Pre-existing engineering excellence — Stripe had 3 million tests, comprehensive CI/CD, and isolated development environments before AI agents existed. They built that infrastructure for human developers. The agents inherited it.

This is the uncomfortable truth the industry doesn't want to hear. You can't buy your way to agent-driven development with a better model or a more expensive tool. The companies succeeding with agents were already the best engineering organizations. AI didn't create their excellence — it amplified what was already there. And for everyone else, AI amplified their deficiencies with equal enthusiasm.

NIST launched its AI Agent Standards Initiative in February 2026, focusing on agent identity, authentication, and security protocols. But only 14.4% of organizations deploy agents with full security approval. The 40% of deployed agents running with zero safety monitoring, per the MIT AI Agent Index, are operating at the far right of the decay curve with no checkpoints at all.

The Half-Life Is the Message

Toby Ord's half-life concept reframes the entire AI agent conversation. The question isn't "how good is the model" — it's "how long does each task take, and how many checkpoints exist along the way."

A 59-minute half-life means a system that succeeds half the time on hour-long tasks. That sounds bad until you realize that a 5-minute task, under the same model, succeeds 94% of the time. The half-life is a constant for any given system. What changes is the architecture around it — how you decompose tasks, how often you verify, how quickly you recover from failures.

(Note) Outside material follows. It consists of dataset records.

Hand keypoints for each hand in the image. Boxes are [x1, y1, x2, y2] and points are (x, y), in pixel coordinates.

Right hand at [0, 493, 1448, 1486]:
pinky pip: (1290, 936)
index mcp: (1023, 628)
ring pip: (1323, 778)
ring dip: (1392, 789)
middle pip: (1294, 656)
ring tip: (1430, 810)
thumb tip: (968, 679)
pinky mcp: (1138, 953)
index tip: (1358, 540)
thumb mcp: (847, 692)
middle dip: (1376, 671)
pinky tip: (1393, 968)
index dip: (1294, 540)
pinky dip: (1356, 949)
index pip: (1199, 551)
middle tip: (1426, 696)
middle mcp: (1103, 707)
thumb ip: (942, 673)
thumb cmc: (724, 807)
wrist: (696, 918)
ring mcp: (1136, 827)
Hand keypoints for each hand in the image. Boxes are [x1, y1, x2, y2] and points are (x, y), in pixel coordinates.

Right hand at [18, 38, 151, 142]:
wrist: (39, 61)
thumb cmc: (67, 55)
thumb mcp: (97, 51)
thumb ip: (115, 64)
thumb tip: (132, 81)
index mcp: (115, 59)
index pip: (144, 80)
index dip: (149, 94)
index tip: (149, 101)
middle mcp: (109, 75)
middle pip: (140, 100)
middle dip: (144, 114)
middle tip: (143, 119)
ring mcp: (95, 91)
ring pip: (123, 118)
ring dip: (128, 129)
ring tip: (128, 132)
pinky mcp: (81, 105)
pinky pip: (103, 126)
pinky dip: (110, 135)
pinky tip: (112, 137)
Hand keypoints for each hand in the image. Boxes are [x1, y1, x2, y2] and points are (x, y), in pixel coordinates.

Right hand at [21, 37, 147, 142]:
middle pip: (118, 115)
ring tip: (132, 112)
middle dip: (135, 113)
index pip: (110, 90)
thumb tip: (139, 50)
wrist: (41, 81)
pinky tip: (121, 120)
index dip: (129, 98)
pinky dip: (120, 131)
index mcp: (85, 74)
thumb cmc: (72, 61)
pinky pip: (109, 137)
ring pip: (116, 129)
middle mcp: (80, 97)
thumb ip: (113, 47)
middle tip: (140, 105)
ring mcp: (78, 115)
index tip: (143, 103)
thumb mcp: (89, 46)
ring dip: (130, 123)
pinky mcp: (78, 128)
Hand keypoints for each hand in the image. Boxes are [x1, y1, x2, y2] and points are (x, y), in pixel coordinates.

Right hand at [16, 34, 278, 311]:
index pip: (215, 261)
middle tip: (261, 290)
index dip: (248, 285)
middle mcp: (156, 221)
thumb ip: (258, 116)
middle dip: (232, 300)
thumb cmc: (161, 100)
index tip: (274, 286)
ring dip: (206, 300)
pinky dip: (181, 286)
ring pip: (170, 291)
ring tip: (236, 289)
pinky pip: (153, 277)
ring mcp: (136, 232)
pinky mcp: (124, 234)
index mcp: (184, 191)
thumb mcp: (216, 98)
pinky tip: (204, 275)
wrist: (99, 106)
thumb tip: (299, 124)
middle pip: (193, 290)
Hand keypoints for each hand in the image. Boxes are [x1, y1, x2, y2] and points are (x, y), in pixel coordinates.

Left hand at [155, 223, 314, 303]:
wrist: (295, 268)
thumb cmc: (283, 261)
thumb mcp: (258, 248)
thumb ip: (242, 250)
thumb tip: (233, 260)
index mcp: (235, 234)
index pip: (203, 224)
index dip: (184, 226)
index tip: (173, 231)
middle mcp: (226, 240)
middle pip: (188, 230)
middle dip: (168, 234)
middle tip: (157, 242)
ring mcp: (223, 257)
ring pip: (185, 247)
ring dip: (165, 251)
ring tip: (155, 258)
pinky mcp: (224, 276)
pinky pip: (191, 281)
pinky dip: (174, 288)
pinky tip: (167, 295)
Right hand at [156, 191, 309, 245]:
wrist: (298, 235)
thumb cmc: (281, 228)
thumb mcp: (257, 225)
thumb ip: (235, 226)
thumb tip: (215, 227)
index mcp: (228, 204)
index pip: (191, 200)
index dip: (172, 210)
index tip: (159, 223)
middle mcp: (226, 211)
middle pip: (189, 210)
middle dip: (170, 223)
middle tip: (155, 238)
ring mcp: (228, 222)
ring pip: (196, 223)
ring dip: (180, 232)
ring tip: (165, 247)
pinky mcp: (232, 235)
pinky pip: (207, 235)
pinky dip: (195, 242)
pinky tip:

Stripe didn't beat the exponential decay with a better model. They beat it by making each step smaller, each failure cheaper, each recovery faster. The 67.3% rejection rate isn't an AI problem. It's an infrastructure problem that AI made impossible to ignore.

The companies that will win the next phase of AI-assisted development aren't the ones with the best models or the most aggressive deployment strategies. They're the ones with the best plumbing — the test suites, the CI/CD pipelines, the code review processes, the governance structures that were built for humans and now serve as the scaffolding that keeps agents from falling off the curve.

The half-life will improve. Models will get more reliable. But the decay curve never goes away — it just shifts. And the organizations that invested in infrastructure will capture that improvement. The ones that didn't will discover, again, that faster failure is still failure.